Details on BOOTSTRAP implementation

The BOOTSTRAP button executes a PDT instruction with RWC (c1) set to 11, Peripheral Control Designation (c2) set from the Contents register, and SR, AAR, and BAR set from Address register. The console 'B' command performs the same action but first sets the Contents register from the first parameter and the Address register from the second. Basically, the Contents register provides the peripheral device address and the Address register provides the memory location where the record is loaded. Note that BOOTSTRAP is intended only for input devices, but there is nothing to prevent the operator from entering an output device address. Such operations do not generally end well, especially when there are no record marks in memory. One could even corrupt a tape, punch card, or disk pack by such a mistake.

The length of the "record" is determined by the periphal device and media.

Note that the computer does not automatically run the loaded record. The operator must press Run, possibly after performing additional preparation.

The contents of the bootstrap record is entirely up to the operator/programmer. It may be a stand-alone program or the first in a series of loaders eventually running a program, monitor, or operating system. Depending on the contents of the bootstrap record, additional manual steps may be required to complete the boot process. The load/run address must be known and entered before BOOTSTRAP, although typically that is 0000000.

Because peripherals do not transfer puncuation, some other method must be used to restore the punctuation to the code before running it. One method is to prepend the code with SW (and SI) instructions - which do not require punctuation when used in "format a". If the bootstrap record contains more sophisticated code, subsequent loads mey use something like BRT (Binary Run Tape) formats to restore code and punctuation (and other artifacts).

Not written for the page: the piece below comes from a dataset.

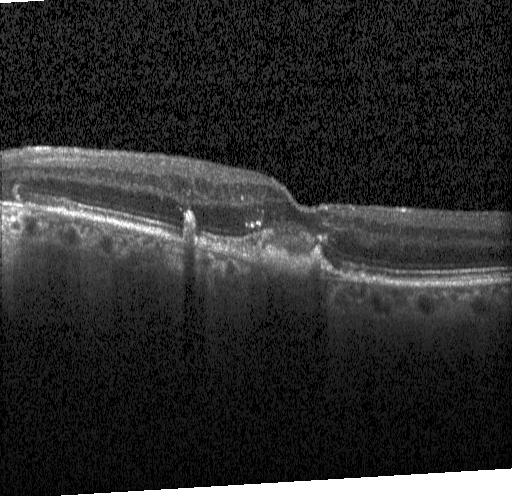 OCT B-scan. Horizontal scan through the fovea.
Finding: a choroidal neovascular membrane.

A real-life (movie) example

In the movie "Billion dollar Brain" (1967), Karl Malden operates an H200. It's not known exactly what he runs there, as the only "output" seems to be some "orders" printed on the line printer (which could come from either the deck of punch cards he loads, or the mag tape reel he mounts). But he does actually operate the H200 correctly and it seems that the print-out is actually the result of his actions on the H200. The actions he performs are:

  1. Walks into the machine room with a mag tape and box of punch cards.
  2. Mounts the mag tape on a drive.
  3. Puts the deck of punch cards in the input hopper and presses START.
  4. Enters "41" into the Contents register on the front panel (the device address for the card reader). The Address register is already 00000 (system already Initialized or at least FP was cleared).
  5. Presses the BOOTSTRAP button.
  6. Presses the RUN button.
  7. Presses the CONTENTS ENTER button (should be non-functional after pressing RUN).

After this, the line printer starts printing. So, the BOOTSTRAP should have caused the first punch card to be loaded into address 00000. RUN would have started executing the bootstrap code. The bootstrap code either loads another program, or possibly is itself the code that prints information on the line printer. We don't know if that information comes from subsequent punch cards or from the mag tape he mounted.

In the story, it is likely that the mag tape was meant to contain encrypted data and so perhaps there was a decryption program on punch cards that processed the data. Of course, no where does he enter a decryption key so the data was not really very secure - but one required both the tape and the deck of cards in order to decrypt it.

A clip of this scene is on YouTube here.

In the full movie scene, his actions continue:

  1. Does something to the tape drive, perhaps as a distraction.
  2. Removes several cards from the output hopper, presumably representing the orders just printed. He folds the cards and slips them into his pocket, effectivly destroying them ("DO NOT FOLD, SPINDLE OR MUTILATE").
  3. Takes different cards from his other pocket and inserts them in the input hopper.
  4. Presses the START button on the card reader.
  5. Goes to the line printer to see altered orders.
  6. Removes a couple pages of printer output, presumably the original orders.

Obviously, the story is that he is clandestinely changing the official orders. But, this would imply that the orders exist on the punch cards - which raises questions about why there is a mag tape. Also, the pages he removes from the printer do not contain the first orders, but are full of some other text likely not related. Certainly, the scene was never intended to be scrutinized closely by computer professionals. But, it does contain a surprisingly accurate procedure.